I've been meaning to tell you about Birchermüesli for awhile now. Really ever since we discovered it four years ago. At one point there was a grand plan in place sample all the muesli in town to find the best one, but that never transpired and I'm certainly not about to schlep a wiggly toddler all around town anytime soon. And besides we've settled on a favorite and it happens to be from the bakery a few blocks away from our apartment. It is so easy to pick it up on our walk to or from home that I rarely make it and I don't actually know if many Swiss do make it at home because it's so readily available out, perhaps a bit like the baguette in France - why bake it when you can buy it better? However, recently the price has been getting to me as has the fact that it has cream mixed in, which seems like a bit of a luxury for everyday consumption, especially since I have no idea how much, so I started making it at home. And it's good. We all agree. Or at least Zach and I agree, and Alice eats it.
Before we get under way I think it's important to note the differences between Birchermüesli and it's close relative müsli; Birchermüesli is a mixture of oats, yogurt, and fruit soaked overnight to create a creamy and dense yogurt oatmeal of sorts and müsli is a dry mix of cereal grains, seeds, and dried fruits that is eaten with milk or sprinkled on yogurt. You can use a müsli mix to make Birchermüesli, although I don't. Birchermüesli can take on a lot of different variations, and there are more than a handful of different ways to prepare it, but I'm partial to the way the bakery down the street makes it so that is the route I've taken at home.

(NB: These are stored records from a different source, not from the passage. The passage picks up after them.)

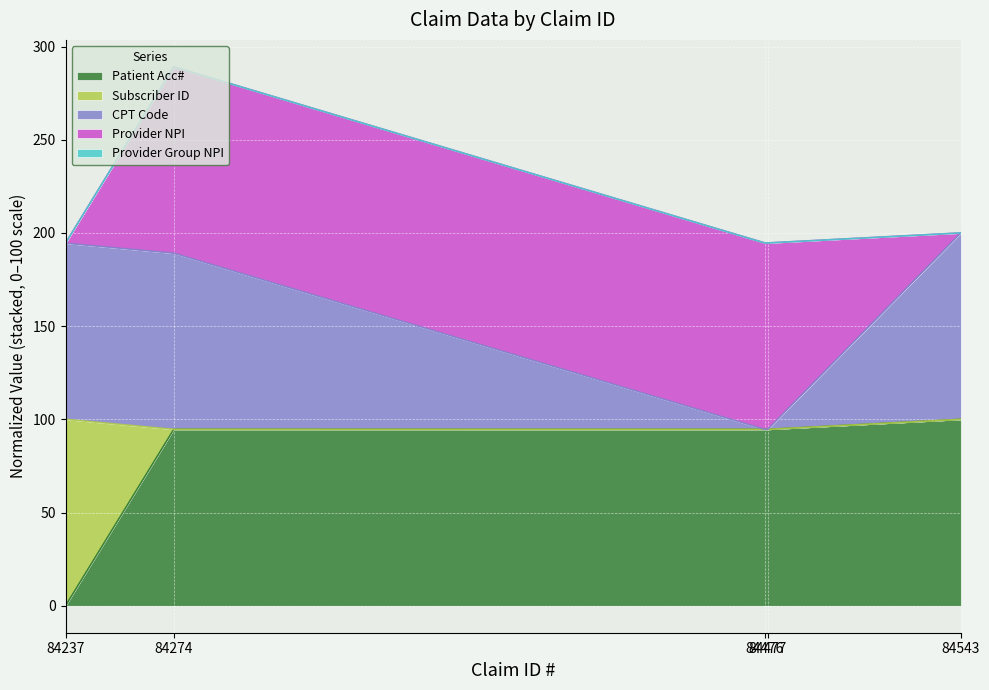

How many values in the CPT Code series are below 189?

2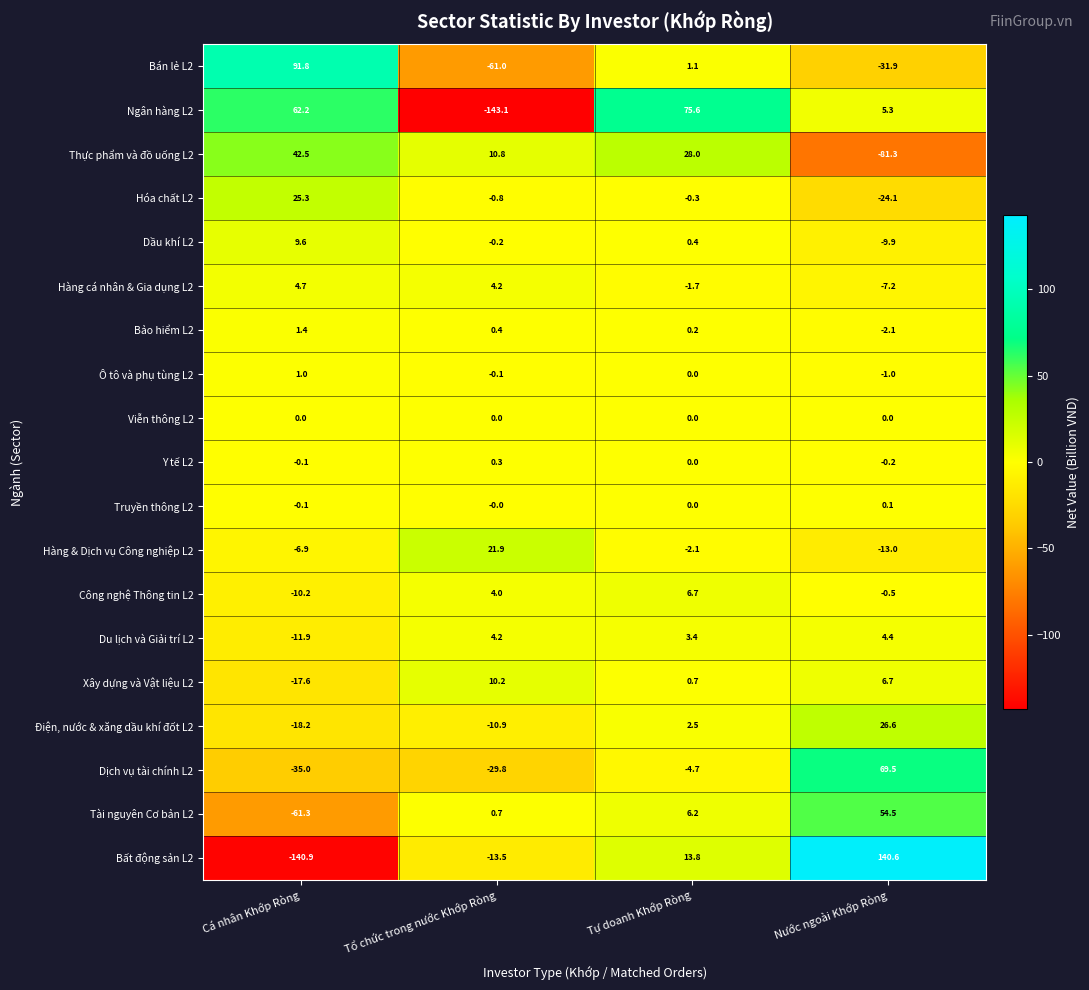

How many data points does each series have?

4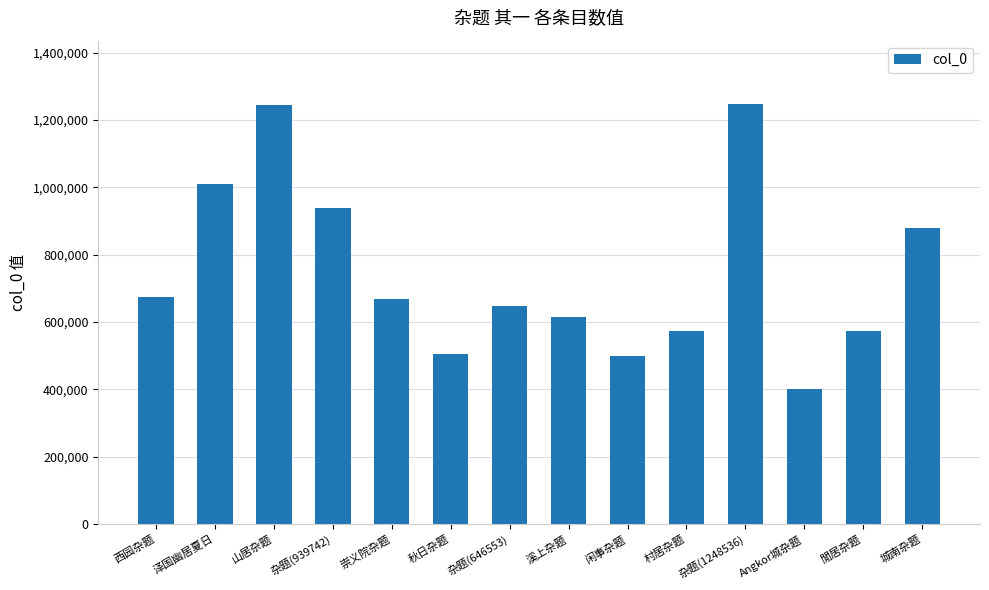

What is the ratio of the value at 山居杂题 to the value at 村居杂题?

2.2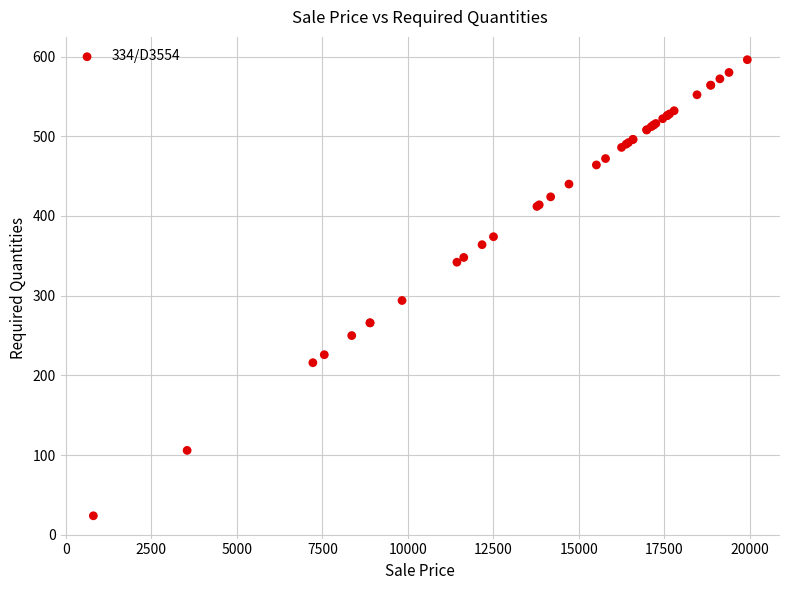

What Y value in the scatter plot is closest to 310?

294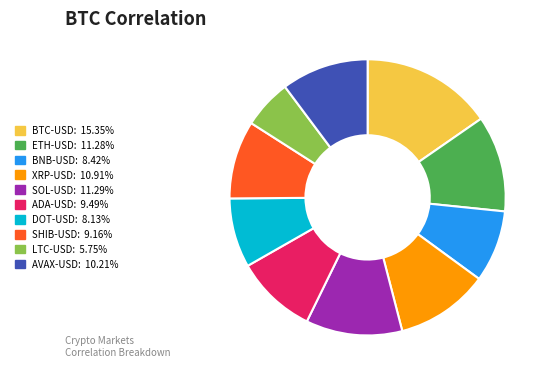

Combined, do DOT-USD: 8.13% and BTC-USD: 15.35% account for over 50%?

No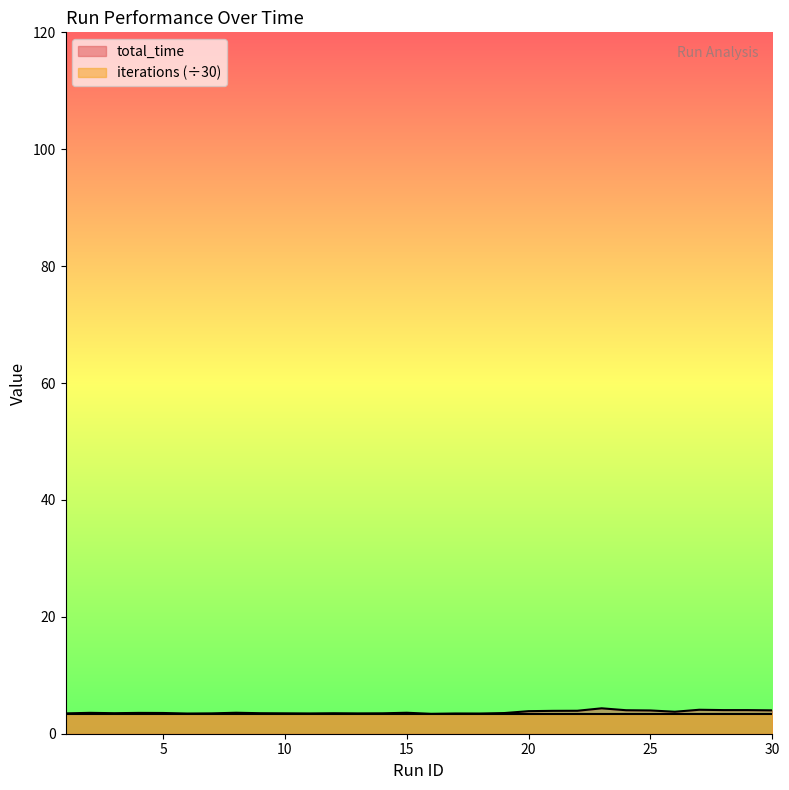

Which has a higher value, 22 or 27?

27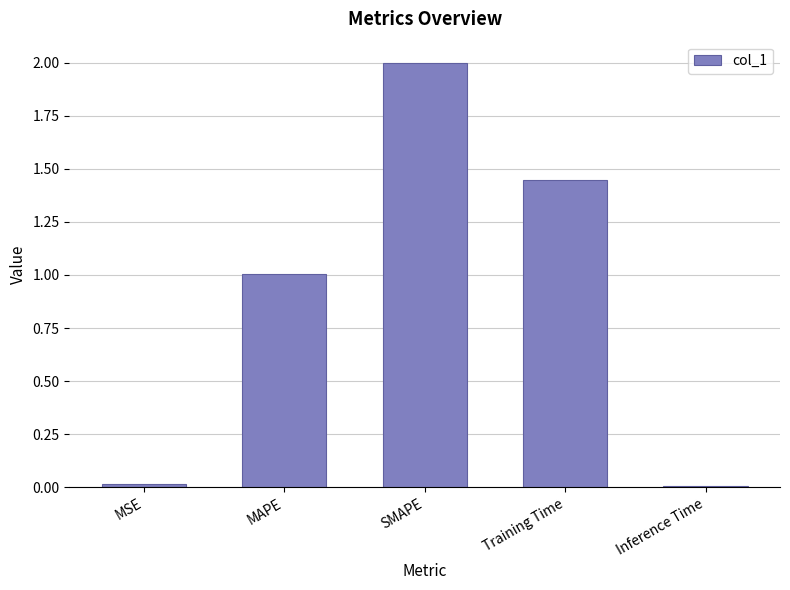

Between Training Time and MSE, which is larger?

Training Time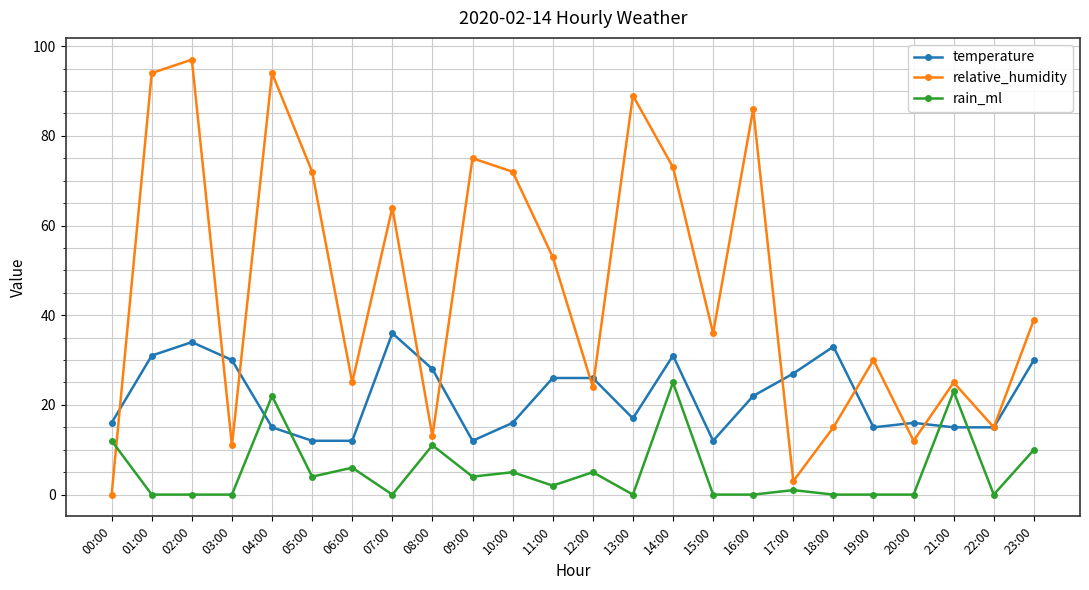

The temperature series shows 17 at 18:00. True or false?

False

So what it is about the neighborhood bakery's Birchermüesli that we like? Well it's thick and hefty and packed with fruit. It's also relatively simple, with a base of plain yogurt, rolled oats and grated apple. From there fruit is added, whole blueberries and raspberries, and sliced pear and banana. A sprinkle of seeds and nuts is added with a delicate hand and then a dash of milk, or in their case cream (maybe even whipped cream because it's so lofty and airy) it is all mixed and then left to mingle together while the oats absorb the liquid from the yogurt and fruit. It's a complete breakfast, healthy and fortifying, and delicious.
There's a bit of history around Birchermüesli, which is that it was developed by a Swiss physician, Max Bircher-Benner around 1900, in an effort to get his patients to move away from the overly heavy meat and potatoes diet of the day and towards one based on raw fruit. During that time Switzerland was well known for it's sanatoriums and wellness retreats that offered fresh alpine air, sun, and healthy food. From what I can tell Benner-Bircher's original muesli was made with water instead of yogurt, but based on all the Birchermüesli we've sampled at hotels and cafes while living here, it seems as though yogurt is a more common base these days.
Birchermüesli is adaptable to your preferences. You can adjust the amount of fruit or oats, or add nuts and seeds. (I don't add nuts because Alice isn't a fan, but hazelnuts and sunflower seeds are common additions.) The yogurt could also be replaced with milk or almond milk for a soupier variety. It's up to you, but I think the recipe that follows is a good place to start and then you can change it up.
2 cups plain yogurt
3/4 cup quick cooking oats
3/4 cup raspberries (fresh or frozen, if frozen defrost)
1/4 cup milk
1 tablespoon maple syrup.
Dice the pear, slice the banana, and grate the apple with the skin on and put them in a big bowl. Mix in the yogurt, oats, raspberries, milk, and maple syrup and stir until combined. Pour the mixture into a container and place it in the fridge to sit overnight, or at least six hours. Enjoy within a few days.